* What to work on *
List all lines in the material below that contain "front".

__________

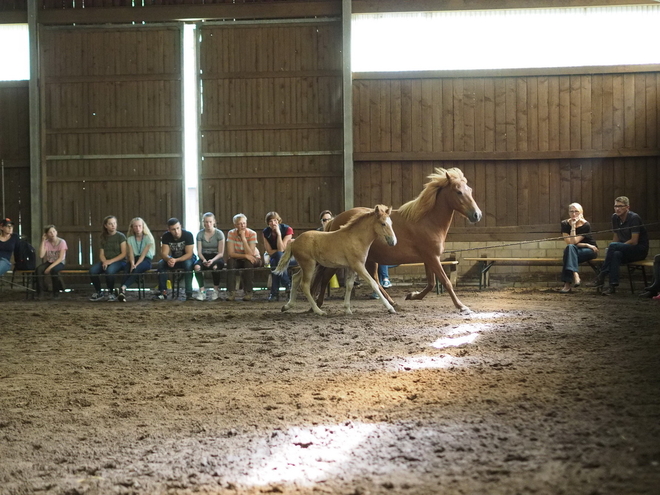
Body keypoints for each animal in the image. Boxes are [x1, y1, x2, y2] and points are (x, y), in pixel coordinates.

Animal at [312, 169, 482, 312]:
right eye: (458, 192)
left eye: (470, 190)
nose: (477, 215)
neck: (427, 221)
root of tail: (334, 220)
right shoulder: (432, 258)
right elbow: (446, 282)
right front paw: (461, 306)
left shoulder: (429, 258)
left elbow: (431, 283)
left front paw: (412, 295)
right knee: (325, 277)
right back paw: (317, 304)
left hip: (370, 260)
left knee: (375, 281)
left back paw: (393, 304)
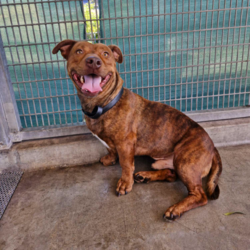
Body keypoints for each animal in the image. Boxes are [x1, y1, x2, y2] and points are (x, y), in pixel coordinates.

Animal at [52, 40, 221, 221]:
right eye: (79, 51)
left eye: (105, 54)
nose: (93, 61)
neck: (103, 104)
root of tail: (213, 147)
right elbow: (109, 148)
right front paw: (110, 158)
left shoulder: (125, 145)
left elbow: (126, 165)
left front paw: (125, 183)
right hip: (163, 162)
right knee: (171, 174)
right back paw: (145, 176)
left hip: (185, 162)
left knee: (200, 195)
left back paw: (176, 209)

__________

* Solution for this task *
right front paw: (461, 306)
left front paw: (412, 295)
right front paw: (110, 158)
left front paw: (125, 183)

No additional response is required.